We pride ourselves on being a model utility in lead abatement.
In San Francisco there are no known lead service lines in the distribution system. Starting in 1982, the San Francisco Public Utilities Commission began an aggressive, search-and-replace operation for lead pipes throughout our water system. We replaced all known lead service lines in our system, up to 10,000 of them.
There are likely some minor fittings and joints in older parts of our system that may still contain lead material. While the SFPUC does not have records of these locations, lead-containing parts are quickly replaced upon discovery. Additionally, the SFPUC is developing a plan to identify all service lines and sites with unknown or galvanized material. Identification of materials will occur during service line repair and replacements as well as special surveys of sites with unknown material. It could take up to seven years to identify and replace all service line of unknown or galvanized material.

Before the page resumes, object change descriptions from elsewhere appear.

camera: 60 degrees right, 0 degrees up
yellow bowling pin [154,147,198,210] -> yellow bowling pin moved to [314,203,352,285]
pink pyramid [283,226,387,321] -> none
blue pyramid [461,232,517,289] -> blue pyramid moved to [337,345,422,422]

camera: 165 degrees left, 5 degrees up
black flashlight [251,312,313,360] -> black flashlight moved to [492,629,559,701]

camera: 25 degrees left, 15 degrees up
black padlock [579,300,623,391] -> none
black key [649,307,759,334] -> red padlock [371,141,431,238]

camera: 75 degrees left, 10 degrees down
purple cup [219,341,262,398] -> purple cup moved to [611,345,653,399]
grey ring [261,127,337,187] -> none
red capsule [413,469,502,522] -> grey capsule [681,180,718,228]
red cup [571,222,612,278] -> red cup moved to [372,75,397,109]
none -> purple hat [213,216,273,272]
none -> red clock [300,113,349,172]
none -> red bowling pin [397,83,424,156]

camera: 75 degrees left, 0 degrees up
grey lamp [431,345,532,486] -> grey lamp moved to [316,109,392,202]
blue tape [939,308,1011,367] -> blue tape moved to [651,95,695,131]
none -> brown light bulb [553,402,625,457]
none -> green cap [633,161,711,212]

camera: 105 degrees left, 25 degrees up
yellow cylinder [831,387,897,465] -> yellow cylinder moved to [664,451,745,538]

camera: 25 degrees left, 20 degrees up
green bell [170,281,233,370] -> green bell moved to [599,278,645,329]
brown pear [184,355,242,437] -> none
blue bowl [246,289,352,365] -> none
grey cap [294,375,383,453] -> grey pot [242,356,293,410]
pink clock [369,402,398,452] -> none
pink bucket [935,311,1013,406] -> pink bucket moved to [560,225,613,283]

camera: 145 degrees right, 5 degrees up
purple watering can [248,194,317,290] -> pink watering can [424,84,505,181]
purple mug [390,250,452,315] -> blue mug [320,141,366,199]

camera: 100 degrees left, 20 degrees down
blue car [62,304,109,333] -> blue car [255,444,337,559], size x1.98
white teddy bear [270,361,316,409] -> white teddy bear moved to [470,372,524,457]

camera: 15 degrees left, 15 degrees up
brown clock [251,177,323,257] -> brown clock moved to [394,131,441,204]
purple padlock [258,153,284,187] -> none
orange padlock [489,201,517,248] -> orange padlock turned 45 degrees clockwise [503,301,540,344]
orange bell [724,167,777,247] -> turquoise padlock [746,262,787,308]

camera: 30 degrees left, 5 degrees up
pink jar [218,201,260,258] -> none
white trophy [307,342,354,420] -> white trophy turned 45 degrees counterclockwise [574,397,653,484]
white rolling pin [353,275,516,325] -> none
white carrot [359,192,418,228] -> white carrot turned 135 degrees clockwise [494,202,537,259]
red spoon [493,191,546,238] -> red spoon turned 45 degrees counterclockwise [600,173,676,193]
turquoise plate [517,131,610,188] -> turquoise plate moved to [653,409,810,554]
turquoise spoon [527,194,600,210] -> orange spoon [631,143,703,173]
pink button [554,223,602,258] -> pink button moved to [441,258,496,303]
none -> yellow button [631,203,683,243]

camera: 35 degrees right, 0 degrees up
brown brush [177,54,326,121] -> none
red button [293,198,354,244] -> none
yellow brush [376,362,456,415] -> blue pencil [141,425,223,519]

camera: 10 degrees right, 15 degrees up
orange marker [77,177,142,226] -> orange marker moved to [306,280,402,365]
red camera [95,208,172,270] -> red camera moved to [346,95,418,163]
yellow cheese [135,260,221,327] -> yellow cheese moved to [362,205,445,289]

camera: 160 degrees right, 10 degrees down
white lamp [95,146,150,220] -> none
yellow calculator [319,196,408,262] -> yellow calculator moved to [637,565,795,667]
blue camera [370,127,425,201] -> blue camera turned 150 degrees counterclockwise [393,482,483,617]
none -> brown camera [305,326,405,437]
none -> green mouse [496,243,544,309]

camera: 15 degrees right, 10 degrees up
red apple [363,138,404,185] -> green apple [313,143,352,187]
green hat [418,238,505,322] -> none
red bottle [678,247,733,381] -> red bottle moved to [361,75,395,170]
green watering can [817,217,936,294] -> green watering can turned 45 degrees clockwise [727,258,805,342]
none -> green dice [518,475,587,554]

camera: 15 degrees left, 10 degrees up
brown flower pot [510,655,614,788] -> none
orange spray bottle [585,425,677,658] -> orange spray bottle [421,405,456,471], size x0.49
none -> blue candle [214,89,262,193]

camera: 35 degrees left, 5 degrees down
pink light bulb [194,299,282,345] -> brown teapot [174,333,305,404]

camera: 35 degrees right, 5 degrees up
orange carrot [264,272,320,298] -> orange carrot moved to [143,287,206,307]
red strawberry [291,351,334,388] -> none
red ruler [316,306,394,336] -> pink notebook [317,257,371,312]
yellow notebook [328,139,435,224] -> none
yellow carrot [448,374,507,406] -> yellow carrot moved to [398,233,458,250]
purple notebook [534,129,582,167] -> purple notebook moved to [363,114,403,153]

Lead contamination generally occurs from corrosion of household plumbing materials that may contain lead. Our corrosion control treatment consists of maintaining alkaline water pH (above neutral) throughout our distribution system. Our corrosion control approach has been reaffirmed by our state regulatory agency, the State Water Resources Control Board.
In conjunction with existing compliance monitoring efforts and optimized corrosion control treatment, the SFPUC has implemented the following actions with the goal of reducing the exposure of San Francisco residents to lead in drinking water.
Replacement of Lead Components
»1980s - Removed approximately 7,000 lead service lines in the San Francisco water distribution system.
»1983 - Discontinued “leaded” water main joints in the distribution system.
»2003 - Began replacing curb stop valves with lead-free units if founded.
»2008 - Began replacing water meters with lead-free units, and is now 96% complete.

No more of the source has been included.